En un paso clave para el bienestar de los trabajadores mexicanos, el Senado de la República aprobó por unanimidad este 11 de febrero de 2026 la reforma constitucional que reduce la jornada laboral máxima de 48 a 40 horas semanales. Con 121 votos a favor y ninguno en contra, el Pleno avaló el dictamen en lo general y en lo particular, impulsado por la presidenta Claudia Sheinbaum. La medida busca mejorar la calidad de vida de más de 13.5 millones de personas, priorizando la salud y el equilibrio entre trabajo y descanso, según fuentes oficiales. La iniciativa modifica el Artículo 123 de la Constitución, ampliando también las horas extras permitidas a 12 por semana.

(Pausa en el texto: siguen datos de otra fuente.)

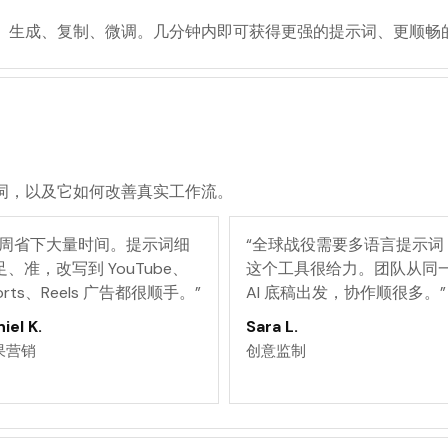
、生成、复制、微调。几分钟内即可获得更强的提示词、更顺畅
词，以及它如何改善真实工作流。
周省下大量时间。提示词细
“
全球战役需要多语言提示词
足、准，改写到 YouTube、
这个工具很给力。团队从同
orts、Reels 广告都很顺手。
”
AI 底稿出发，协作顺很多。
”
iel K.
Sara L.
果营销
创意监制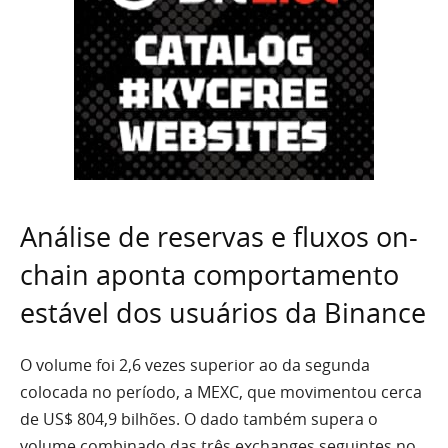
Análise de reservas e fluxos on-
chain aponta comportamento
estável dos usuários da Binance
O volume foi 2,6 vezes superior ao da segunda
colocada no período, a MEXC, que movimentou cerca
de US$ 804,9 bilhões. O dado também supera o
volume combinado das três exchanges seguintes no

Sin embargo, la reforma se implementará de manera gradual para minimizar impactos en la productividad y el empleo: se mantiene en 48 horas durante 2026, baja a 46 en 2027, 44 en 2028, 42 en 2029 y llega a 40 en 2030. La oposición, integrada por PAN, PRI y MC, criticó que el dictamen no incluya explícitamente dos días de descanso obligatorios por semana, argumentando que beneficia más a los empresarios que a los trabajadores.
Este avance representa un logro tras años de debate y mesas de diálogo con sindicatos y el sector privado. Ahora, la minuta pasa a la Cámara de Diputados para su revisión final. Analistas coinciden en que, aunque «light» para algunos, la reforma posiciona a México más cerca de estándares internacionales, fomentando un modelo laboral más humano.